Notably, our findings for the first time demonstrate the involvement of protein tyrosine phosphatases (PTP) in inhibition of SERT by EPEC. These data are in accordance with previous studies that identified tyrosine phosphorylation and dephosphorylation events following EPEC infection in HeLa and Caco-2 cells ⁴². S. typhimurium, is also known to secrete a modular effector protein SptP, homologous to the catalytic domains of PTP ⁵⁹. Additionally, Yersinia spp. has been shown to induce the tyrosine dephosphorylation of host proteins as virulent mechanism ⁶⁰. Interestingly, SERT has been shown to undergo basal phosphorylation that is acutely increased by treatments with PKC activators and protein phosphatase inhibitors ⁶¹. Previous studies utilizing HEK-293 cells have demonstrated that SERT phosphorylation by PKC activation leads to SERT internalization, while SERT dephosphorylation by p38 MAPK inhibition attenuates SERT insertion to the plasma membrane ^{38, 39}. We previously showed that EPEC infection decreases Cl⁻ and butyrate absorption in human intestinal epithelial cells via internalization of SLC26A3¹⁴ and monocarboxylate transporter⁴⁴ respectively. However, our current data provide evidence that EPEC-mediated inhibition of SERT activity is independent of membrane trafficking events. Nonetheless, a decrease in V_max of the transporter following EPEC infection indicates that EPEC-induced dephosphorylation events may have a direct effect on SERT, resulting in a lowering of the transporter membrane turnover rate or changes in the distribution of the transporter at the plasma membrane level such as via lipid ratfs.

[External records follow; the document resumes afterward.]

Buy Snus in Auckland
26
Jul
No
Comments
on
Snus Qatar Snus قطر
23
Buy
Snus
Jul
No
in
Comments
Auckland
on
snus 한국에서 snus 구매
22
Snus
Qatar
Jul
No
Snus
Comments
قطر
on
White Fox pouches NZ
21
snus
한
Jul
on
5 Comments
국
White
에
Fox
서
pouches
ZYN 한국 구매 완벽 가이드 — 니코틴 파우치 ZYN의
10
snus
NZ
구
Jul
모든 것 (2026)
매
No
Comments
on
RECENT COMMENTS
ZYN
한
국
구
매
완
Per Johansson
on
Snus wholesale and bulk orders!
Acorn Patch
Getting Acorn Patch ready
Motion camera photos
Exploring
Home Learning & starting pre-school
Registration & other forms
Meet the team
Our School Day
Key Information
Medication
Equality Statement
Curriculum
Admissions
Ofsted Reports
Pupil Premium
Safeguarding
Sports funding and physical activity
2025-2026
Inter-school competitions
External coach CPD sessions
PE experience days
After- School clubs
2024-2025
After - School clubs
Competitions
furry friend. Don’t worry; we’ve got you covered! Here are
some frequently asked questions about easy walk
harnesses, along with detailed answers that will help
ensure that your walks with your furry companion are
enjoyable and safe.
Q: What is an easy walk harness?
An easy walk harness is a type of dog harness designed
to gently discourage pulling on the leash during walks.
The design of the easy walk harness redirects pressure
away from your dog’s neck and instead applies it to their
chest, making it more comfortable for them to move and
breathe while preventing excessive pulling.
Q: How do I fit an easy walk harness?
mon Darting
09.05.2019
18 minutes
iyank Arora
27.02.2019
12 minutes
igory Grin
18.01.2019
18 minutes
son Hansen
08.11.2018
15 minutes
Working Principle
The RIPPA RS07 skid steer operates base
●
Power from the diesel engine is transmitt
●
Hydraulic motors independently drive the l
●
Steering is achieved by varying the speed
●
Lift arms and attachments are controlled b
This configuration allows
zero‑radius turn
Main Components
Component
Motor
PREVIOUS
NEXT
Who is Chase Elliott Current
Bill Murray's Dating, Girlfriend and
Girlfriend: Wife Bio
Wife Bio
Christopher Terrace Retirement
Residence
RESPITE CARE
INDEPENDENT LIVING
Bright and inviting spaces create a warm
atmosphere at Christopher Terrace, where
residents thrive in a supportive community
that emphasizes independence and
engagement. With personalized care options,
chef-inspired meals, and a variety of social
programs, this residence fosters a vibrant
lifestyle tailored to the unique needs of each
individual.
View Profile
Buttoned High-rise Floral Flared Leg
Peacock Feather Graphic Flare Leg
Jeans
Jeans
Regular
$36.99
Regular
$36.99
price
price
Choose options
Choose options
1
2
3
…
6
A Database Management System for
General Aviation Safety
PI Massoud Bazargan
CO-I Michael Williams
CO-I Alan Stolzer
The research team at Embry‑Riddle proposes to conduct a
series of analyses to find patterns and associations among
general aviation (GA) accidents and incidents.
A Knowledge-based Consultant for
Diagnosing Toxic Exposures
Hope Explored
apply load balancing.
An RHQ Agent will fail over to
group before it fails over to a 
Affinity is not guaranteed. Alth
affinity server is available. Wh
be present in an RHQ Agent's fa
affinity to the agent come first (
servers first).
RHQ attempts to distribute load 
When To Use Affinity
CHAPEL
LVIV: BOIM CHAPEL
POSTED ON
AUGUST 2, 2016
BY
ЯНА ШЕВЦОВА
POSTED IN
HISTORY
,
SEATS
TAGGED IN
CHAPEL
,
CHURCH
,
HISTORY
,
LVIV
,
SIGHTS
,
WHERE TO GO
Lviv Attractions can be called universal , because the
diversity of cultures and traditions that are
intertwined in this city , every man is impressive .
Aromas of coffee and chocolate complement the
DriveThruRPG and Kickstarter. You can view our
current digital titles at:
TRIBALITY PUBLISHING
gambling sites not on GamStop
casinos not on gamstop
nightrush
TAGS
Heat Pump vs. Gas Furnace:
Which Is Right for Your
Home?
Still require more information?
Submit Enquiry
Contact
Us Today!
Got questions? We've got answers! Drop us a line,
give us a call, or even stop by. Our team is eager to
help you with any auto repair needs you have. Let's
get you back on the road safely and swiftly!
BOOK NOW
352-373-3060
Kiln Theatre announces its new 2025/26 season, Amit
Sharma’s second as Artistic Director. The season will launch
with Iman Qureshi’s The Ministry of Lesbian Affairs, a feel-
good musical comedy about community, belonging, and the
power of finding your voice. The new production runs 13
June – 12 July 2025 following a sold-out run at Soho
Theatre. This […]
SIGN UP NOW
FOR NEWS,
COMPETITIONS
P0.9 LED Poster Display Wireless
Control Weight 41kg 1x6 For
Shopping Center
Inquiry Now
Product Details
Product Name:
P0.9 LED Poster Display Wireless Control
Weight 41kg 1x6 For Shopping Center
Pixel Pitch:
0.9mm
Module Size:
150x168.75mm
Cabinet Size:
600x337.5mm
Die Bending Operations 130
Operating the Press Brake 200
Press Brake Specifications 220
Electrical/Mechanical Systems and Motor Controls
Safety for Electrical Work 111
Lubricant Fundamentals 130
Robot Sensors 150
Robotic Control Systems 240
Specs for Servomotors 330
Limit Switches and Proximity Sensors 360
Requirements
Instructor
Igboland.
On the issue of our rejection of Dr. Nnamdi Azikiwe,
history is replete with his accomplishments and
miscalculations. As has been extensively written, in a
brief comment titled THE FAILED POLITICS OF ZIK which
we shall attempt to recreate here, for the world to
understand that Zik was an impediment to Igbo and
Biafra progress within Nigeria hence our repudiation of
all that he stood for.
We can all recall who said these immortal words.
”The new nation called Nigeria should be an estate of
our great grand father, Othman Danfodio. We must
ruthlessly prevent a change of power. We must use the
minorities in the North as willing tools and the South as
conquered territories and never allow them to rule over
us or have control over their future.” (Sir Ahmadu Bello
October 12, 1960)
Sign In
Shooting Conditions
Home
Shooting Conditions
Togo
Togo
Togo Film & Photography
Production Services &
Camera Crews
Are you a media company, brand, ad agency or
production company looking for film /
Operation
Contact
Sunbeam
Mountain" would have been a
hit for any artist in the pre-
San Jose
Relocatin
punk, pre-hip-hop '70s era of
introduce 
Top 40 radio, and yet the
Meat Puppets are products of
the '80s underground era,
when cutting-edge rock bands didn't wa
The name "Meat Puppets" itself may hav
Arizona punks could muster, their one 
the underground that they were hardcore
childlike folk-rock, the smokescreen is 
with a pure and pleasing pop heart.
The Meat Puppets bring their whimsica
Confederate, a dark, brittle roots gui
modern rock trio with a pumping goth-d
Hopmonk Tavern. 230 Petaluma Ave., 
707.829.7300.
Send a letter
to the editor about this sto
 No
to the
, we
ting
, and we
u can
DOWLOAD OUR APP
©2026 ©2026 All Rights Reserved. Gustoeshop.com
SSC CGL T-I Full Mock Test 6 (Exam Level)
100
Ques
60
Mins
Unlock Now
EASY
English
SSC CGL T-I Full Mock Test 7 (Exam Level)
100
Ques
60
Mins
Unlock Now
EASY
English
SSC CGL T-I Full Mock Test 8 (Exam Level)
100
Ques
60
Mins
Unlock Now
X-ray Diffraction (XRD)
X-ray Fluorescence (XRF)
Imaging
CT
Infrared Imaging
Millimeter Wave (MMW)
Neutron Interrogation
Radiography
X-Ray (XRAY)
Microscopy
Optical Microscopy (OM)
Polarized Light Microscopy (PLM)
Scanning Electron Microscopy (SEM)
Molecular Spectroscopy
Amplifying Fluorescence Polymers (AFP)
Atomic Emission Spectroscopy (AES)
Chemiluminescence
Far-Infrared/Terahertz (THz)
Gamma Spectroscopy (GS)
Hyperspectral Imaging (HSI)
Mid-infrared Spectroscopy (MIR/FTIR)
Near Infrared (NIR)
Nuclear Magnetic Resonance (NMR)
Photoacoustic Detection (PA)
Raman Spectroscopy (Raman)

In conclusion, our findings suggest a two-phase model of SERT inhibition following EPEC infection. In the first phase, SERT function is rapidly reduced via protein tyrosine phosphatases followed by a decrease in SERT expression as evidenced in the in vivo mouse model. Our studies are significant in providing mechanistic insights that may offer novel strategies for treatment of diarrheal diseases. Further, EPEC may provide a prototype for understanding the regulation of SERT, an effective pharmacological target of gastrointestinal disorders.